El día del encuentro pedí un taxi por aplicación que llegó tarde. Subí al taxi. El chofer preguntó si iba a una fiesta tematica. Le dije que sí. Que no quería hablar. Cuando entré a la habitación, no hubo palabra alguna. Marta estaba recostada sobre la cama, cubierta con una sábana que rasguñaba el suelo. La cama era individual, solo tenía una almohada y estaba en el rincón. Las paredes, justo como había dicho, tenían papel tapiz verde aguamarina, moteado de blancos y grabados verticales intercalados con pequeños ramos de flores rosas. ¿Cuánto tiempo le habrá tomado preparar todo?

Marta me esperaba sobre la cama, con su vestido blanco. Mostraba medio hombro y su cabello castaño estaba recogido con una peineta dorada. Me pidió que tomara un pañuelo.

–¿Por qué hueles a quemado? –me preguntó. Le dije que por poco quemaba el pantalón mientras lo planchaba, pero que solo había quedado algo brilloso. Entonces, me pidió que me recostara a su lado. Lo hice, casi encima de ella; la cama era demasiado angosta. Así transcurrieron los primeros minutos antes de que volviera a preguntar.

–¿Por qué hueles a pelo quemado?

–Contesté que sí. Enseguida agregué que no, que no podíamos seguir.

–¿De qué hablas?

Resbalé de la cama y caí al suelo. Era demasiado angosta. En ese momento yo no pesaba más de sesenta kilos. Me levanté rápido, sin decir nada.
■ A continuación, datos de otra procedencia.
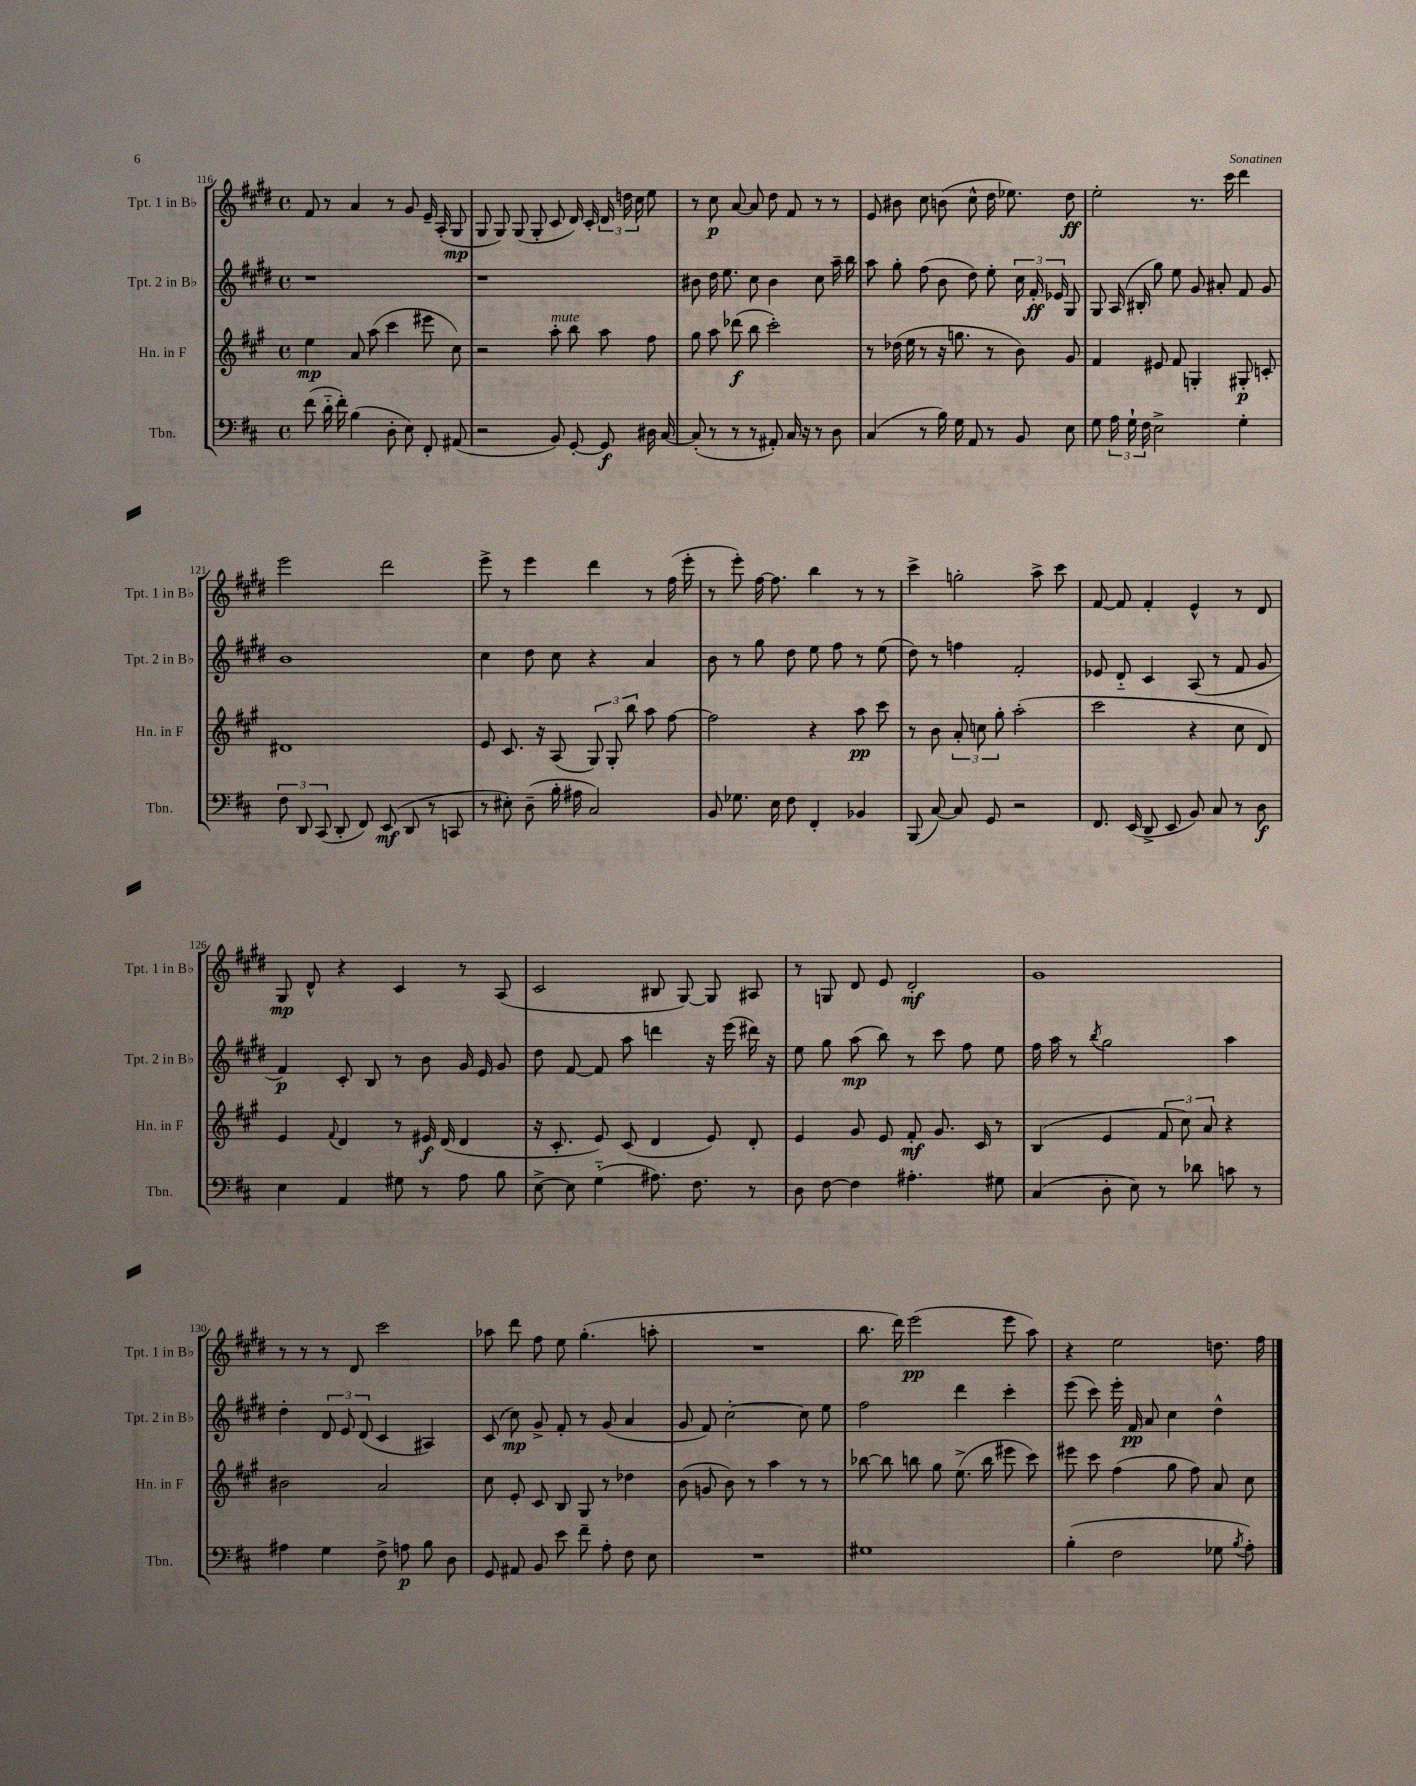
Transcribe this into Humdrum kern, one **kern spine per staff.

**kern	**kern	**kern	**kern
*staff4	*staff3	*staff2	*staff1
*clefF4	*clefG2	*clefG2	*clefG2
*k[f#c#]	*k[f#c#g#]	*k[f#c#g#d#]	*k[f#c#g#d#]
*M4/4	*M4/4	*M4/4	*M4/4
*met(c)	*met(c)	*met(c)	*met(c)
(8f#\	4ee\	1r	8f#/
16d'~\	.	.	8r
16f#'\)	.	.	.
(4B\	8a/	.	4a/
.	(8aa\	.	.
8D'\	4ccc#\	.	8r
8E\)	.	.	8g#/
8FF#'/	8eee#\	.	16e~/
.	.	.	(16A'/
(8AA#/	8cc#\)	.	8G#/
=	=	=	=
2r	2r	1r	8G#/
.	.	.	8G#/)
.	.	.	(8G#/
.	.	.	8G#'/
8BB/)	8aa'\	.	8c#/
[8GG'/	8bb\	.	16d#/)
.	.	.	16c#'/
8GG/]	8aa\	.	24d#/
.	.	.	24dd\
.	.	.	24cc#\
16D#\	8ff#\	.	8ee\
[16C#/	.	.	.
=	=	=	=
(8C#'/]	8gg#\	8b#\	8r
8r	8aa\	16dd#\	8cc#\
.	.	8.ee\	.
8r	(8ddd-\	.	[8a/
8r	8bb\	8cc#\	8a/]
8AA#'/)	2ccc#'\)	4b#\	8dd#\
16C#/	.	.	8f#/
16r	.	.	.
8r	.	8cc#\	8r
8D\	.	16aa~\	8r
.	.	16bb\	.
=	=	=	=
(4C#/	8r	8aa\	8e/
.	(16dd-\	8gg#'\	8b#\
.	16ee\	.	.
8r	8r	(8ff#\	8cc#\
16B\)	16r	8b\	(8b\
16G\	8.gg\	.	.
8AA/	.	8dd#\)	8cc#^^\
8r	8r	8ee'\	16dd#\
.	.	.	8.ee-\)
8BB/	8b\)	24cc#\	.
.	.	24f#'/	.
.	.	24e-/	.
8E\	8g#/	8G#/	8dd#\
=	=	=	=
8G\	4f#/	8G#/	2ee'\
24A\	.	(16A/	.
24G`\	.	.	.
.	.	16B#'/	.
24F#\	.	.	.
2E^\	8e#/	8gg#\)	.
.	8f#/	8ee\	.
.	4G'/	8g#/	8.r
.	.	8a#'/	.
.	.	.	16ccc#\
4G'\	8G#'/	8f#/	4ddd#\
.	8c'/	8g#/	.
=	=	=	=
12F#\	1d#	1b	2eee\
12DD/	.	.	.
(12CC#/	.	.	.
8DD'/	.	.	.
8FF#/)	.	.	.
(8EE/	.	.	2ddd#\
8DD/	.	.	.
8r	.	.	.
8CC/	.	.	.
=	=	=	=
8r	8e/	4cc#\	8eee^\
8E#'\)	8.c#/	.	8r
(8D~\	.	8dd#\	4eee\
.	16r	.	.
16B'\	(8A/	8cc#\	.
16A#\	.	.	.
2C#/)	12G#/)	4r	4ddd#\
.	12G#'/	.	.
.	12bb\	.	.
.	8aa\	4a/	8r
.	[8ff#\	.	(16ff#\
.	.	.	16eee'\
=	=	=	=
8BB/	2ff#\]	8b\	8r
8.G-\	.	8r	8eee'\)
.	.	8gg#\	[16ff#\
16E\	.	.	8.ff#\]
8F#\	.	8dd#\	.
4FF#'/	4r	8ee\	4bb\
.	.	8ff#\	.
4BB-/	8aa\	8r	8r
.	8ccc#\	(8ee\	8r
=	=	=	=
(8BBB/	8r	8dd#\)	4ccc#^\
[8C#/)	8b\	8r	.
8C#/]	12a'/	4ff\	2gg'\
.	12cc\	.	.
8GG/	.	.	.
.	12gg#'\	.	.
2r	(2aa'\	2f#'/	.
.	.	.	8aa^\
.	.	.	8ccc#\
=	=	=	=
8.FF#/	2ccc#\	8e-/	[8f#/
.	.	8d#'~/	8f#/]
(16EE/	.	.	.
8DD^/	.	4c#/	4f#'/
8EE/	.	.	.
8BB/)	4r	(8A/	4e^^/
8C#/	.	8r	.
8r	8cc#\	8f#/	8r
8D\	8d/)	8g#/	8d#/
=	=	=	=
4E\	4e/	4f#/)	8G#/
.	.	.	8d#^^/
.	8qqf#/	.	.
4AA/	4d/	8c#'/	4r
.	.	8B/	.
8G#\	8r	8r	4c#/
8r	16e#/	8b\	.
.	(16d/	.	.
8A\	4d/	16g#/	8r
.	.	16e/	.
8B\	.	8g#/	(8A/
=	=	=	=
[8E^\	16r	8dd#\	2c#/
.	8.c#'/	.	.
8E\]	.	[8f#/	.
(4G'~\	8e/)	8f#/]	.
.	(8c#/	8aa\	.
8.A#\)	4d/	4ddd\	8B#/
.	.	.	[8G#/)
8.F#\	.	.	.
.	8e/)	16r	8G#/]
.	.	(16eee\	.
8r	8d'/	16ddd#\)	8A#/
.	.	16r	.
=	=	=	=
8D\	4e/	8ee\	8r
[8F#\	.	8gg#\	8G/
4F#\]	8g#/	(8aa\	8d#/
.	8e/	8bb\)	8e/
4.A#'\	8f#'/	8r	2d#'/
.	8.g#/	8ccc#\	.
.	.	8ff#\	.
.	16c#/	.	.
8G#\	8r	8ee\	.
=	=	=	=
(4C#/	(4B/	16ff#\	1g#
.	.	16aa\	.
.	.	8r	.
.	.	8qbb/	.
8D'\	4e/	2gg#\	.
8E\)	.	.	.
8r	12f#/	.	.
.	12cc#\)	.	.
8d-\	.	.	.
.	12a/	.	.
8c\	4r	4aa\	.
8r	.	.	.
=	=	=	=
4A#\	2b#\	4dd#'\	8r
.	.	.	8r
4G\	.	12d#/	8r
.	.	12e/	.
.	.	.	8d#/
.	.	(12d#/	.
8F#^\	2a/	4c#/	2ccc#\
8A\	.	.	.
8B\	.	4A#/)	.
8D\	.	.	.
=	=	=	=
8GG/	8cc#\	(8c#/	8aa-\
8AA#/	8e'/	8cc#\)	8ddd#\
8BB/	8c#/	8g#^/	8ff#\
8e\	8B/	8f#'/	8ee\
8f#~\	8G#/	8r	(4.gg#'\
8A'\	8r	(8g#/	.
8F#\	4dd-\	4a/	.
8E\	.	.	8aa'\
=	=	=	=
1r	(8b\	8g#/	1r
.	8g/	8f#/)	.
.	8b\)	[2cc#'\	.
.	8r	.	.
.	4aa\	.	.
.	8r	8cc#\]	.
.	8r	8ee\	.
=	=	=	=
1G#	[8bb-\	2ff#\	8.bb\
.	8bb-\]	.	.
.	.	.	16ddd#\)
.	8bb\	.	(2eee\
.	8gg#\	.	.
.	(8.ee^\	4ddd#\	.
.	16bb\	.	.
.	8eee#\	4ccc#'\	8eee\
.	8ccc#\)	.	8aa\)
=	=	=	=
(4B'\	8eee#\	(8eee\	4r
.	8ccc#\	8ccc#\)	.
2F#\	(4ff#\	16eee'\	2ee\
.	.	16f#/	.
.	.	8a/	.
.	8gg#\	4cc#\	.
.	8ff#\)	.	.
8G-\	8a/	4dd#^^\	8.dd\
8qB/	.	.	.
8A'\)	8cc#\	.	.
.	.	.	16ff#\
==	==	==	==
*-	*-	*-	*-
–¿Estás loco? ¿Qué te pasa? Las medicinas te están dejando mal –dijo.

Sentí un tirón que cruzó mi cuerpo hasta llegar al ano y se quedaba ahi. Ella se levantó, tomó una frazada del cajón junto a la puerta y se sentó en la silla al lado de la mesa, de espaldas a mí para llorar.

Me apoyé en la pared. Con ese disfraz victoriano. No dijo nada. Ahí supe que eso era todo lo que ibamos a obtener del amor.

–Quemé a Micifuz. Le prendí fuego por la cola. Usé el aceite de cocina que nos quedaba –dije, con las manos en los bolsillos, mientras jugueteaba con la greña chamuscada que se me habían pegado a los dedos cuando levanté lo que quedó del animal. Marta lloraba.

–¿Por qué el gato? –dijo.

–¿Por qué yo? ¿Por qué cualquiera? ¿Por qué hoy y no mañana?– Lo pensé y dije–. Hay dolor que solo es dolor y ya.

Sacudí la ultima pelusa de gato que traia entre los dedos.

–El cáncer regresó. Se expandió –dije.

–Muérete –gritó.

Salí de la habitación, sentí un calor húmedo esparcirse en los pantalones. Afuera llovía. Los dos taxis que pararon me hicieron bajar apenas olieron la peste. Caminé por las calles pensando que cuando vacíen mi cuerpo y saquen lo que les sirva, la llamarán. Ella podrá quemarme a mí también. Por fin, tendrá respuesta.